Object presence transitions:
■ ■ ■ ■ ■ ■ ■

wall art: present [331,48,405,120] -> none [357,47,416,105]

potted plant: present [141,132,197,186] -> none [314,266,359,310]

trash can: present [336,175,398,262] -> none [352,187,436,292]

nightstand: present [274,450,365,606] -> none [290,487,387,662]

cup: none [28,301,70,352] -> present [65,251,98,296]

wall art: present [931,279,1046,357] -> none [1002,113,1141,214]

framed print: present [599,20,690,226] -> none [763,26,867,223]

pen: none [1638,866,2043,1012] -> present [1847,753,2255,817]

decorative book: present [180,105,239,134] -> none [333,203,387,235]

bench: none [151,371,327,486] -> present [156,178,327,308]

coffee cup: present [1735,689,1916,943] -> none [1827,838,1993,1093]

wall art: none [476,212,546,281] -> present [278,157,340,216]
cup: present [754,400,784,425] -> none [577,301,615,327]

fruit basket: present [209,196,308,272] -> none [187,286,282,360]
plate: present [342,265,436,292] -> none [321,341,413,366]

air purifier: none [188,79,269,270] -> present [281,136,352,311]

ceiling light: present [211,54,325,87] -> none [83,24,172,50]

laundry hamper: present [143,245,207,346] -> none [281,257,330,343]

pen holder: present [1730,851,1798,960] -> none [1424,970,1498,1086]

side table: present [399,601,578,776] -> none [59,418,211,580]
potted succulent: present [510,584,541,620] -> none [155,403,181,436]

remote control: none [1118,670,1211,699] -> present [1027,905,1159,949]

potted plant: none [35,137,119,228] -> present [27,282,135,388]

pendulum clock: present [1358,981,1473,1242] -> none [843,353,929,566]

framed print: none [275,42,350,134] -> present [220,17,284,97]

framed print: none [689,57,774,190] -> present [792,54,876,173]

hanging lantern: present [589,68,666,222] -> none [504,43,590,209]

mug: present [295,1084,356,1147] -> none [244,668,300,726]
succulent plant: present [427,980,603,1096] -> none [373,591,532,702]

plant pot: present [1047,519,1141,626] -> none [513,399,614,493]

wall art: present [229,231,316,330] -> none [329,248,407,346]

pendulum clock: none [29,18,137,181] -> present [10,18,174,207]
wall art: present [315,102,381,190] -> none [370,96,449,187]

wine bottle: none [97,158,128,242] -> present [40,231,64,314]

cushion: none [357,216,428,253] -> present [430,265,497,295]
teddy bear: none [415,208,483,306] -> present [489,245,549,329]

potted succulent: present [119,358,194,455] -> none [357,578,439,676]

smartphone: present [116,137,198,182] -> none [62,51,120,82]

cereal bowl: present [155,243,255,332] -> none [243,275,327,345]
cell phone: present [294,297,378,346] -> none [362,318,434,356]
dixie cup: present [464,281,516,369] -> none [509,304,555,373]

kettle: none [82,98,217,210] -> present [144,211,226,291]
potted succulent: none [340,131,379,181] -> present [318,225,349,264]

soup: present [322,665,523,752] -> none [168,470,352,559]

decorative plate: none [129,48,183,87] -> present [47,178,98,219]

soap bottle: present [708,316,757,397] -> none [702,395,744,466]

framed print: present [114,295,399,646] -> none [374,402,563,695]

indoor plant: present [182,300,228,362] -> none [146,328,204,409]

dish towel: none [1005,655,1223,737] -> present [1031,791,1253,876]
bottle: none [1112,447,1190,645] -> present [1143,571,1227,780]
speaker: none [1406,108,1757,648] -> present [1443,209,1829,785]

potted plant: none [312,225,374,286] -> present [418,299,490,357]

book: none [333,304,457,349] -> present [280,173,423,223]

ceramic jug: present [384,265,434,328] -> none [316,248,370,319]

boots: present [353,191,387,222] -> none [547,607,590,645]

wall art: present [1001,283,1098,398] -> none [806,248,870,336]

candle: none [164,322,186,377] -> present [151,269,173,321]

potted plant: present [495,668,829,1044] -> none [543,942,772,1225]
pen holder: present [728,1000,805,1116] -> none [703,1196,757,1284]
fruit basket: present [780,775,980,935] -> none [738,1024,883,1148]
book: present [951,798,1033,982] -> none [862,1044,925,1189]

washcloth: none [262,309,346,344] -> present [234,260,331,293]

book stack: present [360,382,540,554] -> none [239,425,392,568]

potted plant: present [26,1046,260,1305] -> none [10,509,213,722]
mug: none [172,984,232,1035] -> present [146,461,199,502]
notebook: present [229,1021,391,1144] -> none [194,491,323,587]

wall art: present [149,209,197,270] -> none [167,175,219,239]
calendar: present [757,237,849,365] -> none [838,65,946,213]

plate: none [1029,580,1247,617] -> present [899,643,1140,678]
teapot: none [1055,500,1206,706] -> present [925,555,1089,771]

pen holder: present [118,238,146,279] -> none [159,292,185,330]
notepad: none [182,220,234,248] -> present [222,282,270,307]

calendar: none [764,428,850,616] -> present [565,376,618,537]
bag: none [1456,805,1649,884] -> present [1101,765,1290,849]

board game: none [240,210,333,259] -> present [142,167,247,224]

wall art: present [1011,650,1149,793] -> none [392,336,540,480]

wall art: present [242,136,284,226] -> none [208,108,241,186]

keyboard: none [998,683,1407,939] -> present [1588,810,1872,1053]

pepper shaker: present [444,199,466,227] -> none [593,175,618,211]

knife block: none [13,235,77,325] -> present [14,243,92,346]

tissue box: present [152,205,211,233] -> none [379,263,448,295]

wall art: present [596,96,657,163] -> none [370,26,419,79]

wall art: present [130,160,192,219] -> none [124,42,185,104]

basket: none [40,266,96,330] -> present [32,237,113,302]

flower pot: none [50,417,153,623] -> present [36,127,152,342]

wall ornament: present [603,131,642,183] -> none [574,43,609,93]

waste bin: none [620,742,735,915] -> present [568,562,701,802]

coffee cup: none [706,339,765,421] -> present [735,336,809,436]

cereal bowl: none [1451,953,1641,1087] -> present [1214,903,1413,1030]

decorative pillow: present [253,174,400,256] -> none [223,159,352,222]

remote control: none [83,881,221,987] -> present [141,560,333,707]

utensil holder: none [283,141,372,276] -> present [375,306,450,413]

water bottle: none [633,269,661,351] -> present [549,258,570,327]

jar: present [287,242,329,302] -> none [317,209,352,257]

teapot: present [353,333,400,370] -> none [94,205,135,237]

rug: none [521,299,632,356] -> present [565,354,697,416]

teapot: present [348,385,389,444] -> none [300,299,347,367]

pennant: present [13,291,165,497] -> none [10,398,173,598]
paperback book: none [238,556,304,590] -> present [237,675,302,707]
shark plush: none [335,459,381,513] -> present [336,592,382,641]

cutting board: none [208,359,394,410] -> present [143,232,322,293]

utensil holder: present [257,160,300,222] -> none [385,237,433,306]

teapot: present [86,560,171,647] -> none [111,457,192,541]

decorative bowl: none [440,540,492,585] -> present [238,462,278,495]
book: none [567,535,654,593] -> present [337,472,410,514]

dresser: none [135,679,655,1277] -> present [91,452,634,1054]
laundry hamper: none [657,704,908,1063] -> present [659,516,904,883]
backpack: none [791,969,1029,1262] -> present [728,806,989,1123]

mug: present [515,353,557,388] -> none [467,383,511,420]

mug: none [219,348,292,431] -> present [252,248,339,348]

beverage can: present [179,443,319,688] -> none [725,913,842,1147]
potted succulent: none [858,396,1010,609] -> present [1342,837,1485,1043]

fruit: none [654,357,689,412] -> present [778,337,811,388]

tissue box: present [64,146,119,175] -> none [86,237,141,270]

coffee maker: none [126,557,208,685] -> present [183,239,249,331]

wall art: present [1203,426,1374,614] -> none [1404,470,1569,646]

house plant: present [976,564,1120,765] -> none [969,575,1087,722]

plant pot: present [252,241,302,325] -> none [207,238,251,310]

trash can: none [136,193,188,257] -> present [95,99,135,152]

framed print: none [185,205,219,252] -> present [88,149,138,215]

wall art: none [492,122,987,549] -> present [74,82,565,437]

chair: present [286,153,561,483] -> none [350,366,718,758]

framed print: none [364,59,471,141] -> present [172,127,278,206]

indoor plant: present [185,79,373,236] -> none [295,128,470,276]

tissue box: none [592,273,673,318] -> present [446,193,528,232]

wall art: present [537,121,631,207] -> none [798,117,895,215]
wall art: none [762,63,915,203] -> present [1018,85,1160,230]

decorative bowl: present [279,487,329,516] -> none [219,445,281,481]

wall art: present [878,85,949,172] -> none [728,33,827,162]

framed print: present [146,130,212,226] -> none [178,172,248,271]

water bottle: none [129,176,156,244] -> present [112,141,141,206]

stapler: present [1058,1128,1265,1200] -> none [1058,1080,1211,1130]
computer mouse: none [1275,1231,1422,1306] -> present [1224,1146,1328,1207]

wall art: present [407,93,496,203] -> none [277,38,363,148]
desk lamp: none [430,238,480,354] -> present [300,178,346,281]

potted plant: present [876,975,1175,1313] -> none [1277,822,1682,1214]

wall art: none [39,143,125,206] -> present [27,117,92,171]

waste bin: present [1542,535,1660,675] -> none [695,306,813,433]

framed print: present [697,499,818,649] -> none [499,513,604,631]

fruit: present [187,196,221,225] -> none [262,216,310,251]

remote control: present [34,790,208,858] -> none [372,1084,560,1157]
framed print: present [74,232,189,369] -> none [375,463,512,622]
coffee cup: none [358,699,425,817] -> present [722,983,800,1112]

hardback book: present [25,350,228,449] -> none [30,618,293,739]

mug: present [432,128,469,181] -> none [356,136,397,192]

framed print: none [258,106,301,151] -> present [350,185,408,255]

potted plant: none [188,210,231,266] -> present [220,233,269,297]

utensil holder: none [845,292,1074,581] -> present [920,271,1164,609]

■ ■ ■ ■ ■ ■ ■

Tally the lines of the entries above that hold the word "coffee"; the number is the whole answer.

4